Work task: Repeat the span of the entries below that starts at the line with "root of tail: (136, 295)" and ends at the line with "right back paw: (886, 776)", nothing more. Skip the pictures.

[Dataset entries]
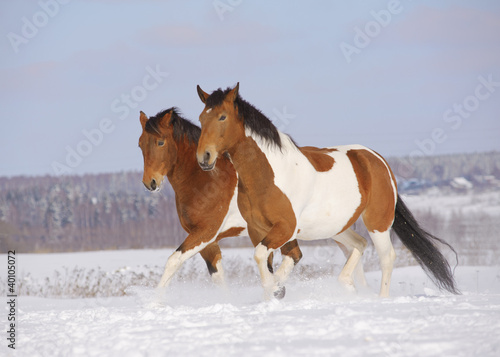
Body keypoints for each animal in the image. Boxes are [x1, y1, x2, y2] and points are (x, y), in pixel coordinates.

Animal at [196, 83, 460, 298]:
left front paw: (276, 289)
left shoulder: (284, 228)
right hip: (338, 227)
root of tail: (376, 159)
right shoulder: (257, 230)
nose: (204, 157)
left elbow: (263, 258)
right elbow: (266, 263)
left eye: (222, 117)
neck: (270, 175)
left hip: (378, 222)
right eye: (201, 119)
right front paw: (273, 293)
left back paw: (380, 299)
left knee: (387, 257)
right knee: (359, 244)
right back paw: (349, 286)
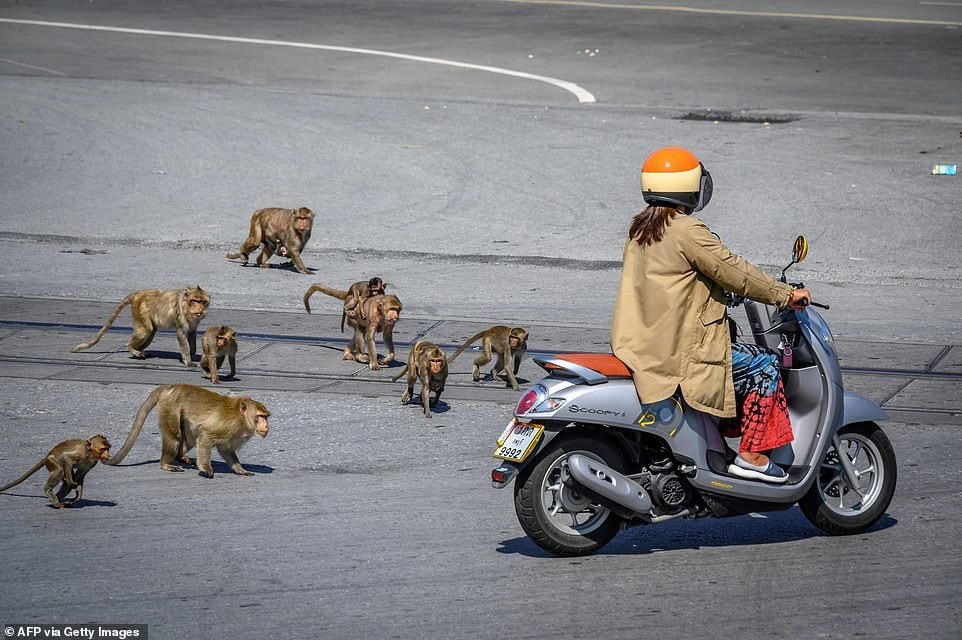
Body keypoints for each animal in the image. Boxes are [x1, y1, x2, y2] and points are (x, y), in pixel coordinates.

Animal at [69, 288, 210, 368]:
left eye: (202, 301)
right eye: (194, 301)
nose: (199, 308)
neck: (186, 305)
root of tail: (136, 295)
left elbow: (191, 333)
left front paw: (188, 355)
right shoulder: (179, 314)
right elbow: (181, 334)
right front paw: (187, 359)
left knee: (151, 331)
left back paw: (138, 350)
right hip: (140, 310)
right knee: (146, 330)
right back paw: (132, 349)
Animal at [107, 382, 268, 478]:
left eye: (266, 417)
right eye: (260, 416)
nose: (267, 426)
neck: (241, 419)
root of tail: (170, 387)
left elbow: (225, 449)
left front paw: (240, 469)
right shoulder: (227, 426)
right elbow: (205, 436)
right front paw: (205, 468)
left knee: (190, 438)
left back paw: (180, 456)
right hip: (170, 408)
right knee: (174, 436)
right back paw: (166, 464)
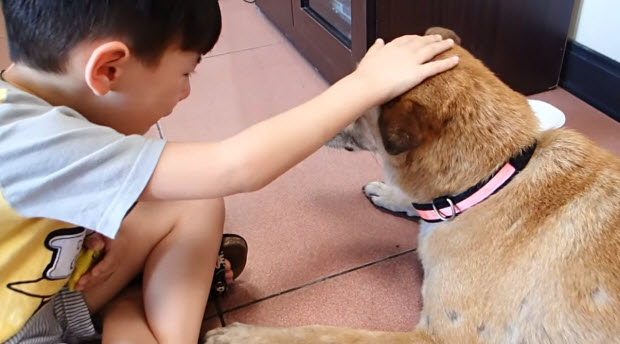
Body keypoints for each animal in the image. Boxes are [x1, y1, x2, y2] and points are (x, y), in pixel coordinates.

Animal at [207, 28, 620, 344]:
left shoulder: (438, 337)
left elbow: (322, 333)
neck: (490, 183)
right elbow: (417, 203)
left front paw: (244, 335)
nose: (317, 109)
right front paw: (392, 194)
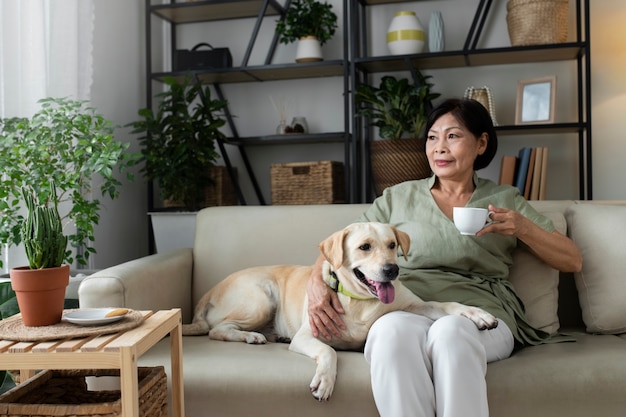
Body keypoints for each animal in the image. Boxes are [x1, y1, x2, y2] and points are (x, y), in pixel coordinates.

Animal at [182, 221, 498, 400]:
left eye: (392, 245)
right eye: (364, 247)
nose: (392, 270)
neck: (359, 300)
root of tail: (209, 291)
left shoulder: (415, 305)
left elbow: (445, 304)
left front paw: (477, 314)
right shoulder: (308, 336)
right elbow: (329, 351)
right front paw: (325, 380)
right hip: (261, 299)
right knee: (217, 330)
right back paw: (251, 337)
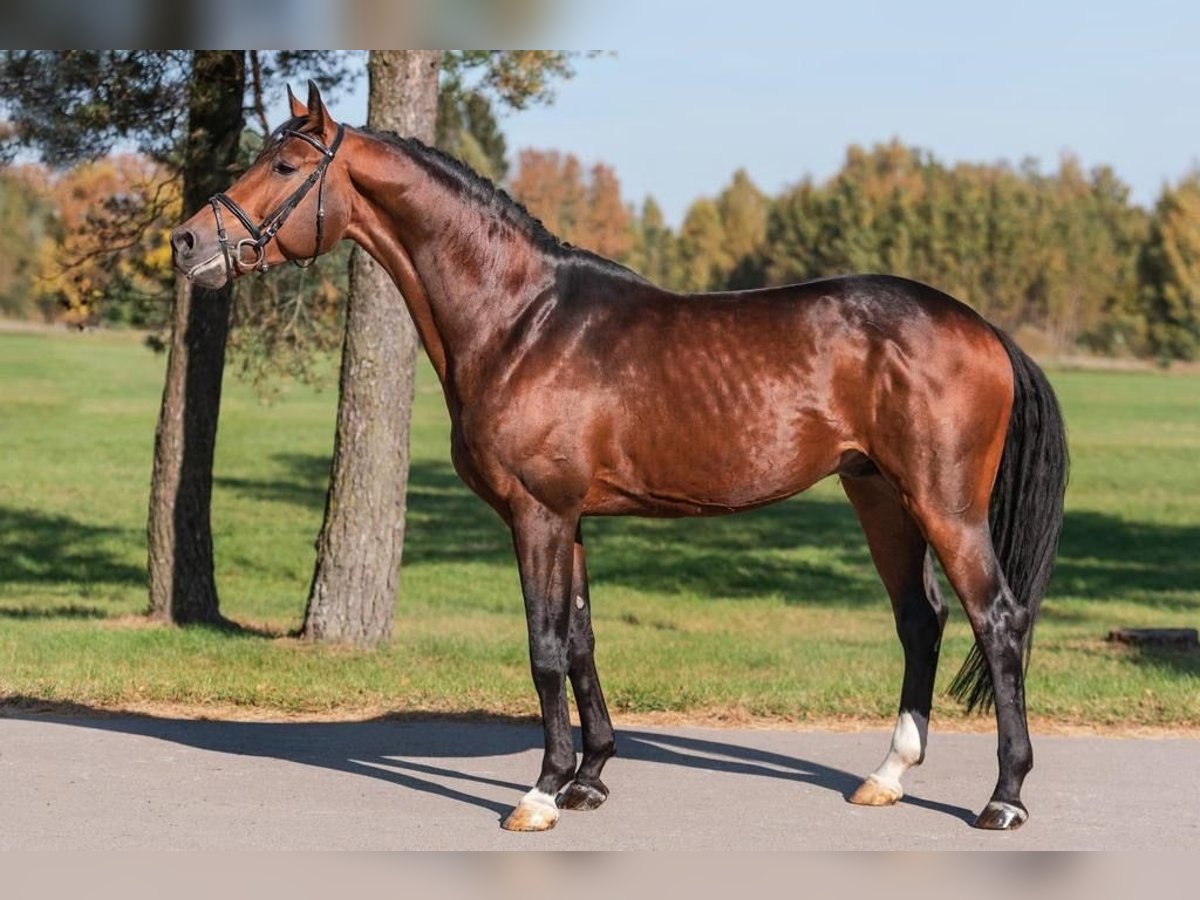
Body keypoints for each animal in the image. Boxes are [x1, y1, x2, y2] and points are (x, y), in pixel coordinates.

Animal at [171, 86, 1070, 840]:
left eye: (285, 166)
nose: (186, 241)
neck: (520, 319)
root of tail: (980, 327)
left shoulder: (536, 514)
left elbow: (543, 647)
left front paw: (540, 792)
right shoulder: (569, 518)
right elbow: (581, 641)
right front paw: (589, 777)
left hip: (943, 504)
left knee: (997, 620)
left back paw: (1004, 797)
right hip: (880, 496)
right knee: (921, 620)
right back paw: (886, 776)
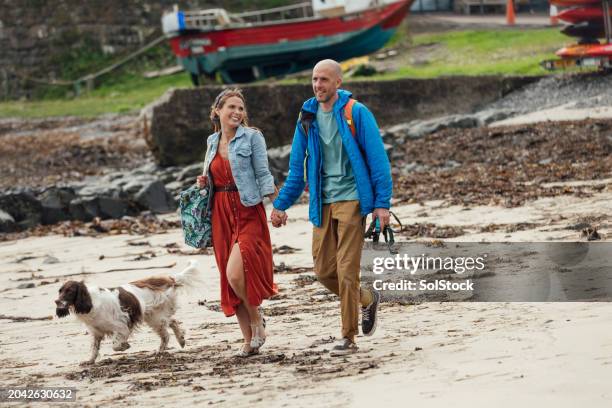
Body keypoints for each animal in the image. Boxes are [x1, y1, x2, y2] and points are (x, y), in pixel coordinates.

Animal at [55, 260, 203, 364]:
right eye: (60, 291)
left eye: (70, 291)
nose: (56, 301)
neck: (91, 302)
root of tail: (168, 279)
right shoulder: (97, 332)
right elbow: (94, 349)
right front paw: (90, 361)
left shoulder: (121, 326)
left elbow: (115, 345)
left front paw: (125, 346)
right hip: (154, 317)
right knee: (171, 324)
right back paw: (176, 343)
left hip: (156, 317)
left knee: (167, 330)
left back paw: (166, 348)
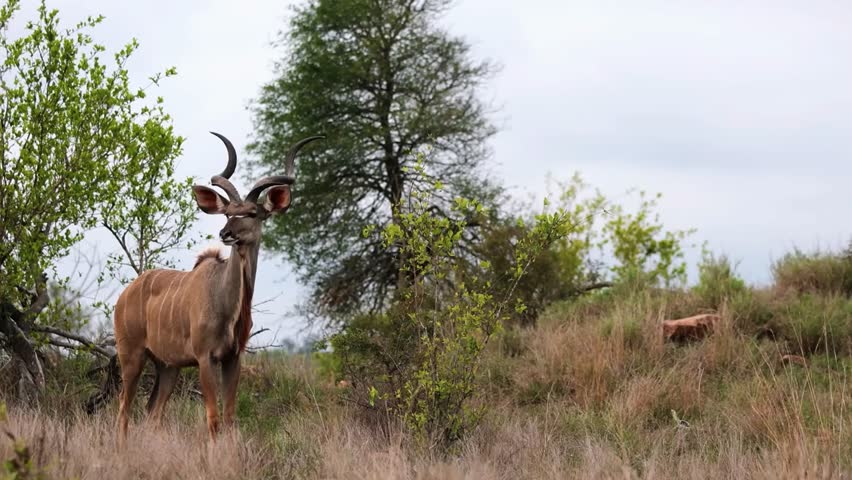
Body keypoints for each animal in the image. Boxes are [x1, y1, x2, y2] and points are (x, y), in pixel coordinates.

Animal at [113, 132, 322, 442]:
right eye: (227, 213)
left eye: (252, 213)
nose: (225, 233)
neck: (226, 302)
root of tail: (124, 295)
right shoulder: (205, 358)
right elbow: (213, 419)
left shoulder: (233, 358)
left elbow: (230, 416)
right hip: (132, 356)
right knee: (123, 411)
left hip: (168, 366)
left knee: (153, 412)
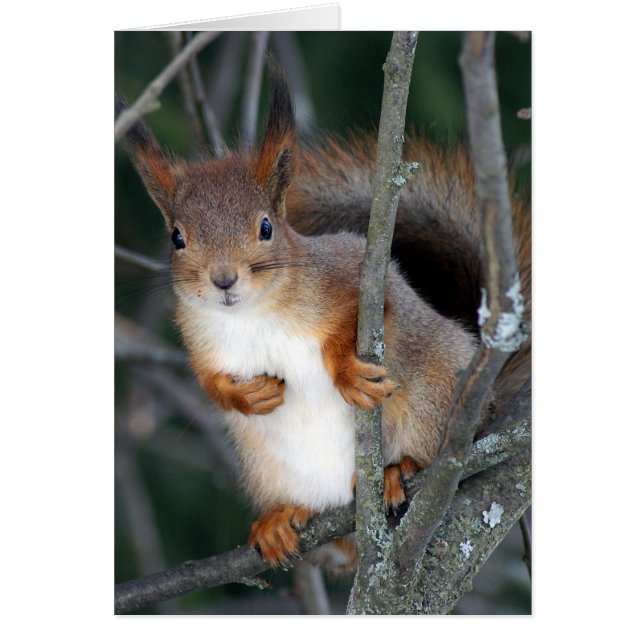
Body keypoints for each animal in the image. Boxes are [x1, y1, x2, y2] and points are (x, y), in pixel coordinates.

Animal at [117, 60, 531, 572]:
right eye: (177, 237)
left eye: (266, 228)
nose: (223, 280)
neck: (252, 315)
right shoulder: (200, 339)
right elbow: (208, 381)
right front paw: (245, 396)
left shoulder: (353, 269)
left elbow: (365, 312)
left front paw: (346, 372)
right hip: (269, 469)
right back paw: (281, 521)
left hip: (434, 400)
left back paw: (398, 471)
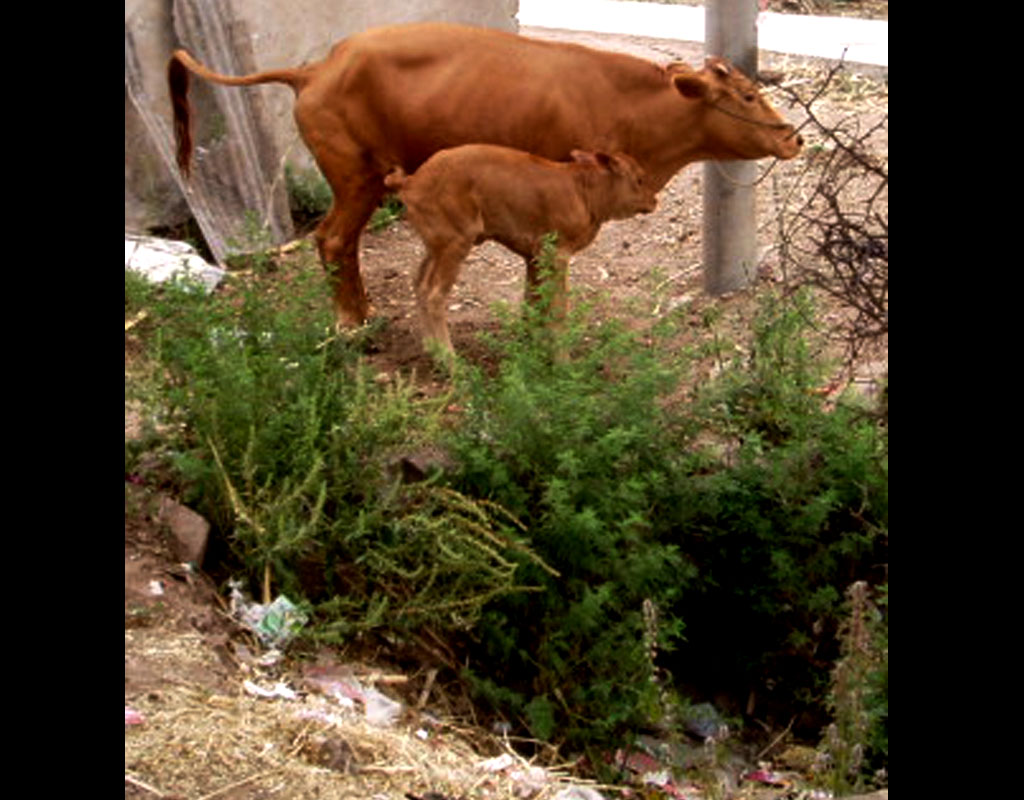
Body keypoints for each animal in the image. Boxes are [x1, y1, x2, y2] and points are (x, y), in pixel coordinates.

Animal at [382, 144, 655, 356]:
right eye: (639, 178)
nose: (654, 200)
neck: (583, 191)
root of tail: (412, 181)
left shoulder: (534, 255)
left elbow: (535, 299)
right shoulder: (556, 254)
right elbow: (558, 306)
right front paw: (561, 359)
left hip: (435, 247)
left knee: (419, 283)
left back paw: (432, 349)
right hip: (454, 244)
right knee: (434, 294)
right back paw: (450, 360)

Exercise result:
root of tail: (136, 295)
left elbow: (191, 333)
left front paw: (188, 355)
right shoulder: (179, 314)
right elbow: (181, 334)
right front paw: (187, 359)
left knee: (151, 331)
left back paw: (138, 350)
right hip: (140, 310)
right knee: (146, 330)
right back paw: (132, 349)
Animal at [107, 382, 268, 478]:
left eye: (266, 417)
right eye: (260, 416)
nose: (267, 426)
neck: (241, 419)
root of tail: (170, 387)
left elbow: (225, 449)
left front paw: (240, 469)
right shoulder: (227, 426)
right elbow: (205, 436)
right front paw: (205, 468)
left knee: (190, 438)
left back paw: (180, 456)
right hip: (170, 408)
right knee: (174, 436)
right back paw: (166, 464)
Body keypoints for each animal in the image. Boxes are [x1, y1, x2, y2] and points are (x, y), in pixel coordinates.

Animal at [207, 28, 620, 344]:
left shoulder: (438, 337)
left elbow: (322, 333)
neck: (490, 183)
right elbow: (417, 203)
left front paw: (244, 335)
nose: (317, 109)
right front paw: (392, 194)
Body keypoints for each animal in the image. Boxes are [x1, y1, x2, y2] and points are (x, y), in pixel coordinates.

Animal at [182, 221, 498, 400]:
left eye: (392, 245)
right eye: (364, 247)
nose: (392, 270)
neck: (359, 300)
root of tail: (209, 291)
left shoulder: (415, 305)
left elbow: (445, 304)
left front paw: (477, 314)
right shoulder: (308, 336)
right elbow: (329, 351)
right front paw: (325, 380)
right hip: (261, 299)
right knee: (217, 330)
right back paw: (251, 337)
Body keypoints for each animal in the image. Boxes are [x1, y1, x2, y2] and points are (x, y), in pixel coordinates.

Animal at [171, 86, 1070, 840]:
left eye: (285, 166)
nose: (186, 241)
neck: (520, 319)
root of tail: (980, 327)
left shoulder: (536, 514)
left elbow: (543, 647)
left front paw: (540, 792)
right shoulder: (569, 518)
right elbow: (581, 641)
right front paw: (589, 777)
left hip: (943, 504)
left knee: (997, 620)
left back paw: (1004, 797)
right hip: (880, 496)
right knee: (921, 620)
right back paw: (886, 776)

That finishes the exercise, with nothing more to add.